Deutsches Freimaurer Museum Bayreuth

History of the collection of the Masonic Museum in Bayreuth

Georg Niehrenheim from Bayreuth approached the Grand Lodge “Zur Sonne” in 1902 on the occasion of a meeting with the suggestion to use the Masonic utensils and exhibits collected in the house of the Bayreuth Masonic Lodge “Eleusis zur Verschwiegenheit” as the basis of an own Masonic Museum. The Grand Lodge agreed and Niehrenheim succeeded with great zeal in enlarging the existing collection. In the period that followed, the Grand Lodge regularly supported the museum financially. Likewise, an increasing number of lodges and lodge members found themselves willing to provide funds for the expansion of the collections. In 1912, the Bayreuth physician Dr. Bernhard Beyer took over the management of the museum and by 1930 had expanded it to become the third largest of its kind in the world.

In 1913, as part of the establishment of the “German Library” in Leipzig, the “Association of German Freemasons” had called for the founding of a “German Masonic Library” as a central library for all compulsory copies. It was to collect forward as well as backward according to a list of works like Wolfstieg’s bibliography. It was finally the Masonic Lodge “Eleusis zur Verschwiegenheit” in Bayreuth which, under Dr. Bernhard Beyer, followed this idea and incorporated its entire library into the holdings of the museum.

When the Nazi dictatorship came to power, the museum was dissolved and its collections, containing a wealth of irreplaceable cultural values, were looted and taken away. They have been lost to this day. Thus, at last there were 1,000 lodge badges called “bijoux”, more than 700 medals, 160 Masonic shurzes, 20 ritual carpets and more than 1,000 oil paintings, copper engravings and lithographs, as well as more than 15,000 Masonic seals, crystal glasses and porcelains. In addition, there was a rich collection of clothing of all lodge degrees, as well as many documents, original letters and lodge passports of prominent Freemasons.

At the end of the war, the Bayreuth lodge house in which the museum was housed was intact, but the rooms themselves were empty. Dr. Beyer set about the reconstruction undaunted. The Bavarian state government supported his work by a generous settlement in the reparation process of the former owner, the grand lodge “Zur Sonne e.V.”.

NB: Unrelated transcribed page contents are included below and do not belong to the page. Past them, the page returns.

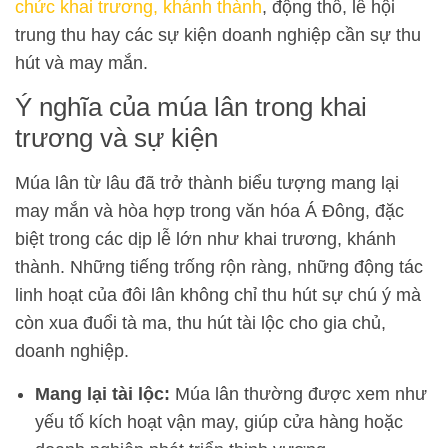
chức khai trương, khánh thành
, động thổ, lễ hội
trung thu hay các sự kiện doanh nghiệp cần sự thu
hút và may mắn.
Ý nghĩa của múa lân trong khai
trương và sự kiện
Múa lân từ lâu đã trở thành biểu tượng mang lại
may mắn và hòa hợp trong văn hóa Á Đông, đặc
biệt trong các dịp lễ lớn như khai trương, khánh
thành. Những tiếng trống rộn ràng, những động tác
linh hoạt của đôi lân không chỉ thu hút sự chú ý mà
còn xua đuổi tà ma, thu hút tài lộc cho gia chủ,
doanh nghiệp.
Mang lại tài lộc:
Múa lân thường được xem như
yếu tố kích hoạt vận may, giúp cửa hàng hoặc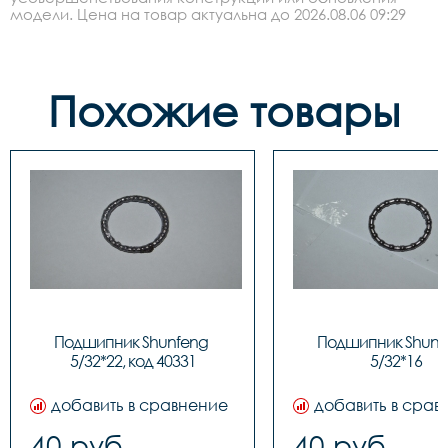
модели. Цена на товар актуальна до 2026.08.06 09:29
Похожие товары
Подшипник Shunfeng 
Подшипник Shunfe
5/32*22, код 40331
5/32*16
добавить в сравнение
добавить в срав
40 руб.
40 руб.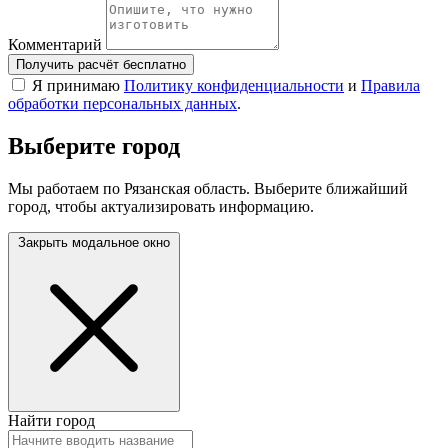
Комментарий
Получить расчёт бесплатно
Я принимаю
Политику конфиденциальности
и
Правила
обработки персональных данных
.
Выберите город
Мы работаем по Рязанская область. Выберите ближайший
город, чтобы актуализировать информацию.
Закрыть модальное окно
Найти город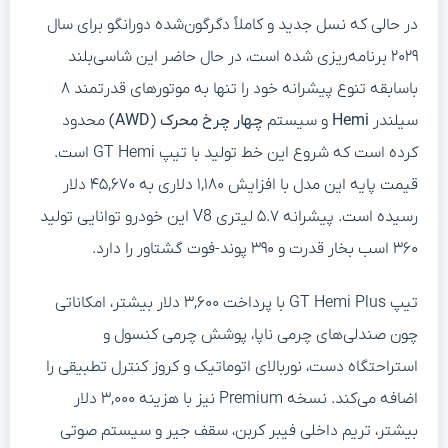
در حالی که نسل جدید و کاملاً دگرگون‌شده دورانگو برای سال
۲۰۲۹ برنامه‌ریزی شده است، در حال حاضر این شاسی‌بلند
باسابقه تنوع پیشرانه خود را تنها به موتورهای قدرتمند ۸
سیلندر
Hemi
و سیستم
چهار چرخ محرک (AWD)
محدود
کرده است که شروع این خط تولید با تیپ GT Hemi است.
قیمت پایه این مدل با افزایش ۱,۱۸۰ دلاری به ۴۵,۶۷۰ دلار
رسیده است. پیشرانه ۵.۷ لیتری V8 این خودرو توانایی تولید
۳۶۰ اسب بخار قدرت و ۳۹۰ پوند-فوت گشتاور را دارد.
تیپ GT Hemi Plus با پرداخت ۳,۶۰۰ دلار بیشتر، امکاناتی
چون صندلی‌های چرمی ناپا، پوشش چرمی کنسول و
استراحتگاه دست، نوربالای اتوماتیک و کروز کنترل تطبیقی را
اضافه می‌کند. نسخه Premium نیز با هزینه ۳,۰۰۰ دلار
بیشتر، تریم داخلی فیبر کربن، سقف جیر و سیستم صوتی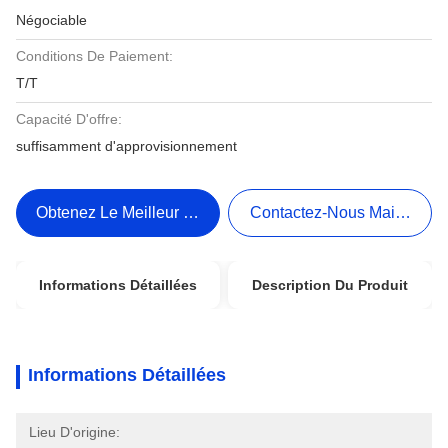
Négociable
Conditions De Paiement:
T/T
Capacité D'offre:
suffisamment d'approvisionnement
Obtenez Le Meilleur Prix
Contactez-Nous Maintenant
Informations Détaillées
Description Du Produit
Informations Détaillées
Lieu D'origine: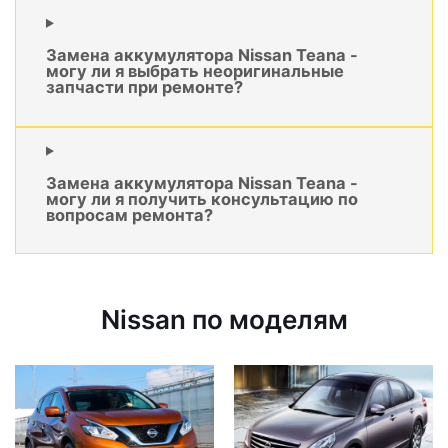
Замена аккумулятора Nissan Teana -
могу ли я выбрать неоригинальные
запчасти при ремонте?
Замена аккумулятора Nissan Teana -
могу ли я получить консультацию по
вопросам ремонта?
Nissan по моделям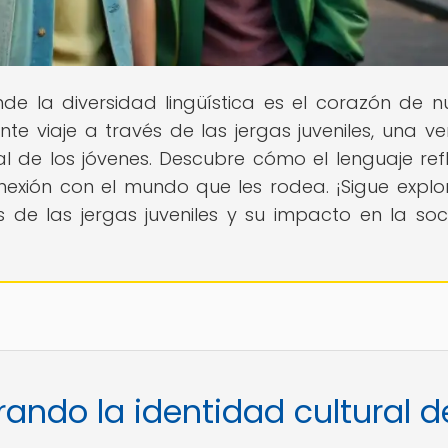
nde la diversidad lingüística es el corazón de n
te viaje a través de las jergas juveniles, una v
al de los jóvenes. Descubre cómo el lenguaje refl
nexión con el mundo que les rodea. ¡Sigue expl
 de las jergas juveniles y su impacto en la so
orando la identidad cultural d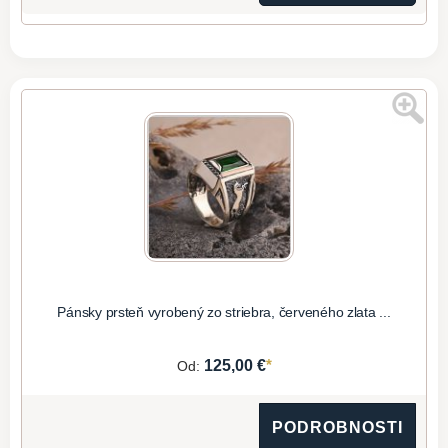
Pánsky prsteň vyrobený zo striebra, červeného zlata ...
*
125,00 €
Od:
PODROBNOSTI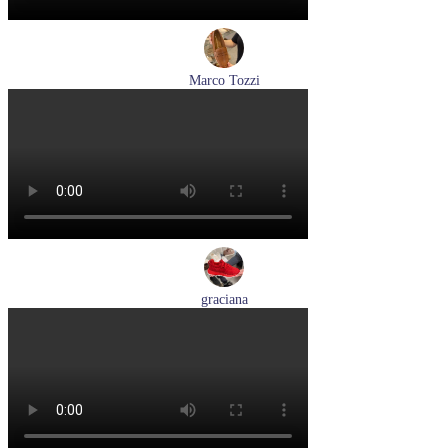
Marco Tozzi
лоферы женские демисезонные Marco Tozzi артикул 2-
24218-42-30F
Размеры (RUS):
36
37
39
40
Перейти
к товару
graciana
кроссовки женские демисезонные graciana артикул QS390-
F209-41
Размеры (RUS):
40
41
Перейти
к товару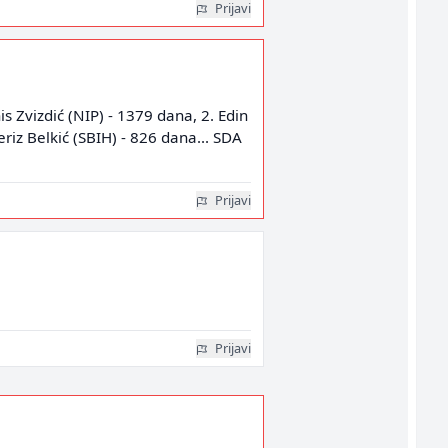
Prijavi
s Zvizdić (NIP) - 1379 dana, 2. Edin
riz Belkić (SBIH) - 826 dana... SDA
Prijavi
Prijavi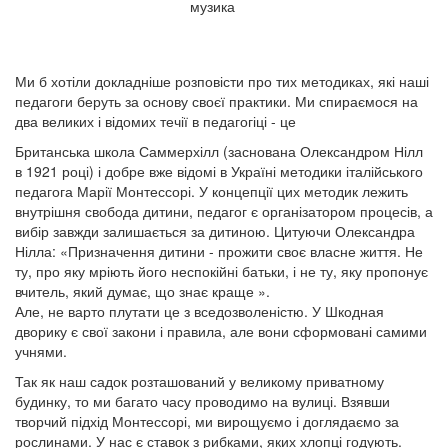
музика
Ми б хотіли докладніше розповісти про тих методиках, які наші
педагоги беруть за основу своєї практики. Ми спираємося на
два великих і відомих течії в педагогіці - це
Британська школа Саммерхілл (заснована Олександром Нілл
в 1921 році) і добре вже відомі в Україні методики італійського
педагога Марії Монтессорі. У концепції цих методик лежить
внутрішня свобода дитини, педагог є організатором процесів, а
вибір завжди залишається за дитиною. Цитуючи Олександра
Нілла: «Призначення дитини - прожити своє власне життя. Не
ту, про яку мріють його неспокійні батьки, і не ту, яку пропонує
вчитель, який думає, що знає краще ».
Але, не варто плутати це з вседозволеністю. У Шкодная
дворику є свої закони і правила, але вони сформовані самими
учнями.
Так як наш садок розташований у великому приватному
будинку, то ми багато часу проводимо на вулиці. Взявши
творчий підхід Монтессорі, ми вирощуємо і доглядаємо за
рослинами. У нас є ставок з рибками, яких хлопці годують.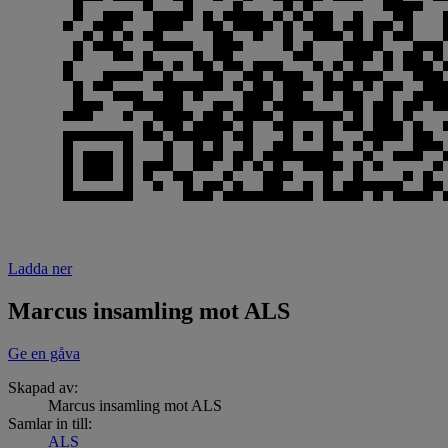
Ladda ner
Marcus insamling mot ALS
Ge en gåva
Skapad av:
Marcus insamling mot ALS
Samlar in till:
ALS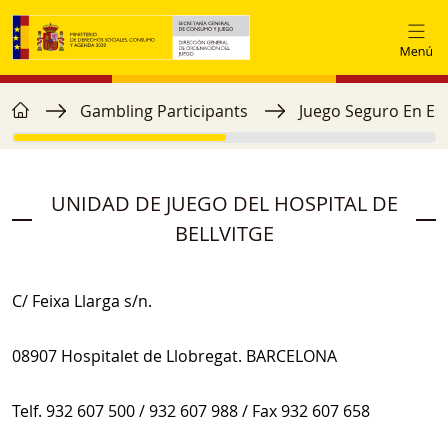
Skip to main content
home
Breadcrumb
Gambling Participants
Juego Seguro En Es
UNIDAD DE JUEGO DEL HOSPITAL DE
BELLVITGE
C/ Feixa Llarga s/n.
08907 Hospitalet de Llobregat. BARCELONA
Telf. 932 607 500 / 932 607 988 / Fax 932 607 658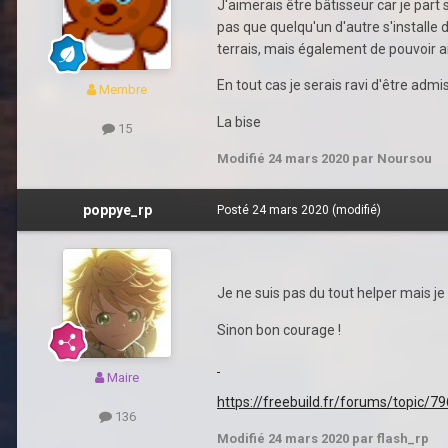
J'aimerais être bâtisseur car je par
pas que quelqu'un d'autre s'installe 
terrais, mais également de pouvoir 
En tout cas je serais ravi d'être admi
Membre
La bise
15
Modifié
24 mars 2020
par Noursou
poppye_rp
Posté
24 mars 2020
(modifié)
Je ne suis pas du tout helper mais je
Sinon bon courage !
Maire
https://freebuild.fr/forums/topic/7
136
Modifié
24 mars 2020
par flash_rp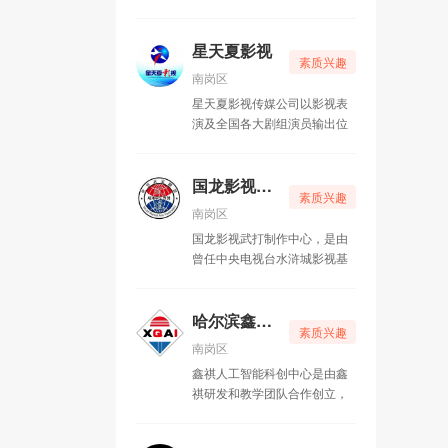
岁儿童和青少年的机器人课程
目的。 根据学生各年龄段学习
哈尔滨自由美术学校
09-04
研发、教材编著、竞赛项目活
的不同阶段设计了《启蒙系列
动、校企合作、器材代理以及
星天夏影视
教材》、《初级楷书系列教
素质兴趣
课程体系推广等。 人形机器人
材》、《中级楷书系列教
南岗区
编程课程作为主要课程，因编
材》、《高级楷书系列教
星天夏影视传媒公司以影视表
程操作简单、符合小学生发育
材》、《楷书快写系列教
演及全国各大剧组演员输出位
特征，展示效果丰富有趣，适
材》、《钢笔隶书教材》、
核心，特开始少儿影视表演和
合于各大场合表演，而深受各
《教材配套临写卡》、《寒、
京剧评剧等表演艺术科目及微
中小学校、学生以及家长的喜
暑假集训》、《状元格讲解示
电影、武打特效微剧等多元化
国龙影视武打制作中心
爱。
范磁贴》、《状元格黑板示范
素质兴趣
发展为目标，欢迎有识之士咨
磁贴》、《试听课字头纸》、
南岗区
询合作共同创建影视表演基地
《状元格练字本》、《好习惯
国龙影视武打制作中心，是由
每日打卡本》、《少儿硬笔书
曾任中央电视台水浒城影视基
法课堂奖励存折》、《状元格
地，武打导演韩华仲老师创办
专用练字笔》等四十余种教材
并担任指导的影视创作中心。
及教辅用具（适龄人群5岁-18
以弘扬传统武术文化，制作少
哈尔滨鑫祺人工智能科创中心
素质兴趣
岁），从规范字的视角切入，
儿影视武打片为核心。愿与各
南岗区
逐步提升到书法的学习，为幼
团体联合合作，培养少儿影视
儿园和教培机构提供专业的硬
鑫祺人工智能科创中心是由鑫
武打演员。打造黑龙江影视武
笔规范字教学！ 本中心在全国
祺研发和教学团队合作创立，
打演员基地。
范围内需求合作伙伴，哈尔滨
利用其专业经验，研发出一套
市区范围内可派遣专业规范字
十五年一贯制的符合青少年思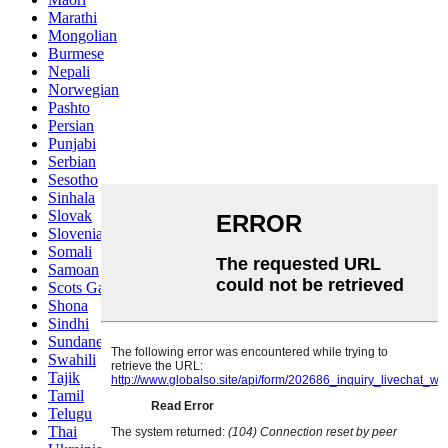
Marathi
Mongolian
Burmese
Nepali
Norwegian
Pashto
Persian
Punjabi
Serbian
Sesotho
Sinhala
Slovak
Slovenian
Somali
Samoan
Scots Gaelic
Shona
Sindhi
Sundanese
Swahili
Tajik
Tamil
Telugu
Thai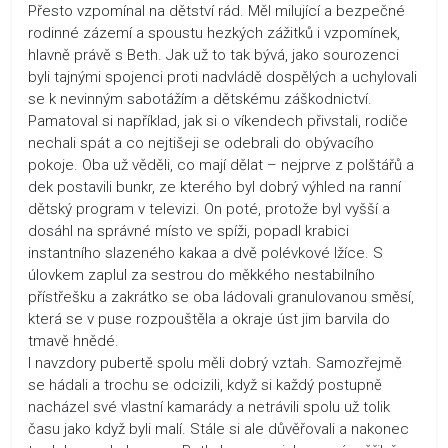
Přesto vzpomínal na dětství rád. Měl milující a bezpečné
rodinné zázemí a spoustu hezkých zážitků i vzpomínek,
hlavně právě s Beth. Jak už to tak bývá, jako sourozenci
byli tajnými spojenci proti nadvládě dospělých a uchylovali
se k nevinným sabotážím a dětskému záškodnictví.
Pamatoval si například, jak si o víkendech přivstali, rodiče
nechali spát a co nejtišeji se odebrali do obývacího
pokoje. Oba už věděli, co mají dělat – nejprve z polštářů a
dek postavili bunkr, ze kterého byl dobrý výhled na ranní
dětský program v televizi. On poté, protože byl vyšší a
dosáhl na správné místo ve spíži, popadl krabici
instantního slazeného kakaa a dvě polévkové lžíce. S
úlovkem zaplul za sestrou do měkkého nestabilního
přístřešku a zakrátko se oba ládovali granulovanou směsí,
která se v puse rozpouštěla a okraje úst jim barvila do
tmavě hnědé.
I navzdory pubertě spolu měli dobrý vztah. Samozřejmě
se hádali a trochu se odcizili, když si každý postupně
nacházel své vlastní kamarády a netrávili spolu už tolik
času jako když byli malí. Stále si ale důvěřovali a nakonec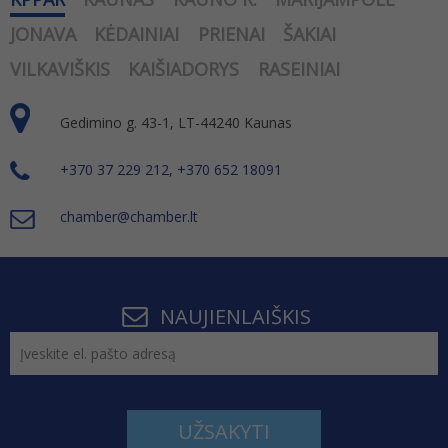
JONAVA
KĖDAINIAI
PRIENAI
ŠAKIAI
VILKAVIŠKIS
KAIŠIADORYS
RASEINIAI
Gedimino g. 43-1, LT-44240 Kaunas
+370 37 229 212, +370 652 18091
chamber@chamber.lt
NAUJIENLAIŠKIS
UŽSAKYTI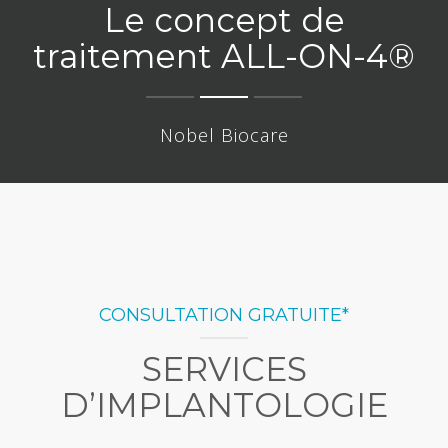
Le concept de
traitement ALL-ON-4®
Nobel Biocare
CONSULTATION GRATUITE*
SERVICES
D’IMPLANTOLOGIE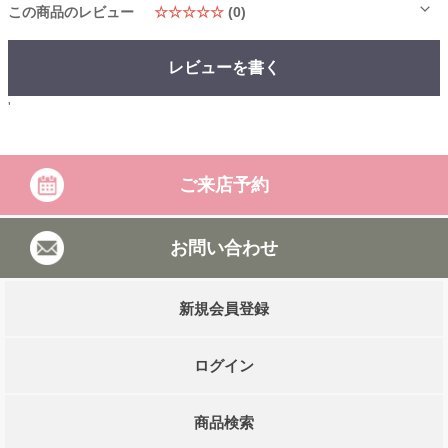
この商品のレビュー
☆☆☆☆☆
(0)
レビューを書く
'
ご来店予約
お問い合わせ
新規会員登録
ログイン
商品検索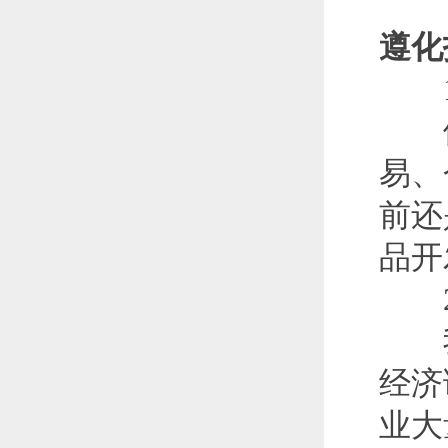
遵化
1
依
易、
前还
品开
2
我市
经济
业大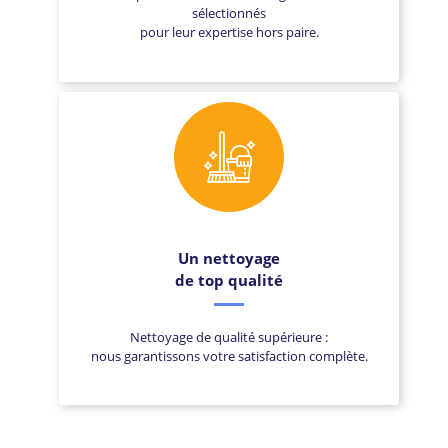
sélectionnés
pour leur expertise hors paire.
Un nettoyage
de top qualité
Nettoyage de qualité supérieure :
nous garantissons votre satisfaction complète.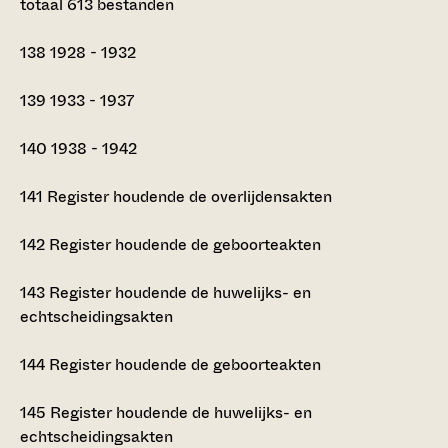
totaal 613 bestanden
138
1928 - 1932
139
1933 - 1937
140
1938 - 1942
141
Register houdende de overlijdensakten
142
Register houdende de geboorteakten
143
Register houdende de huwelijks- en
echtscheidingsakten
144
Register houdende de geboorteakten
145
Register houdende de huwelijks- en
echtscheidingsakten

Dr. Bernhard Beyer and his successors, with considerable support from the Grand Lodge of Ancient, Free and Accepted Masons of Germany, have expanded the collections to such an extent that they are now larger than they were before 1935. The museum is supported and administered by the Verein Deutsches Freimaurermuseum e.V. (German Masonic Museum Association), which was entered in the Register of Associations of Bayreuth on May 13, 1954, and to which about 190 individual members and lodges now belong.

The collection of photographs, copperplate engravings and pictures amounts to 1,600 copies, the stock of lodge badges (bijoux) and medals to 1,700, of other exhibits of crystals, porcelain, ceramics and of Masonic clothing to over 1,000.

The library today contains 16,500 volumes. There are 20,000 membership directories from many lodges from the beginning of German Freemasonry in 1757 to the present time. They have been recorded electronically since 2004 and are constantly being added to. 
The archive with lodge documents currently comprises 2,000 numbers. It is planned to record and scientifically describe all existing objects in a convertible database according to the international standard of the recommendations of the German Museum Association and ICOM.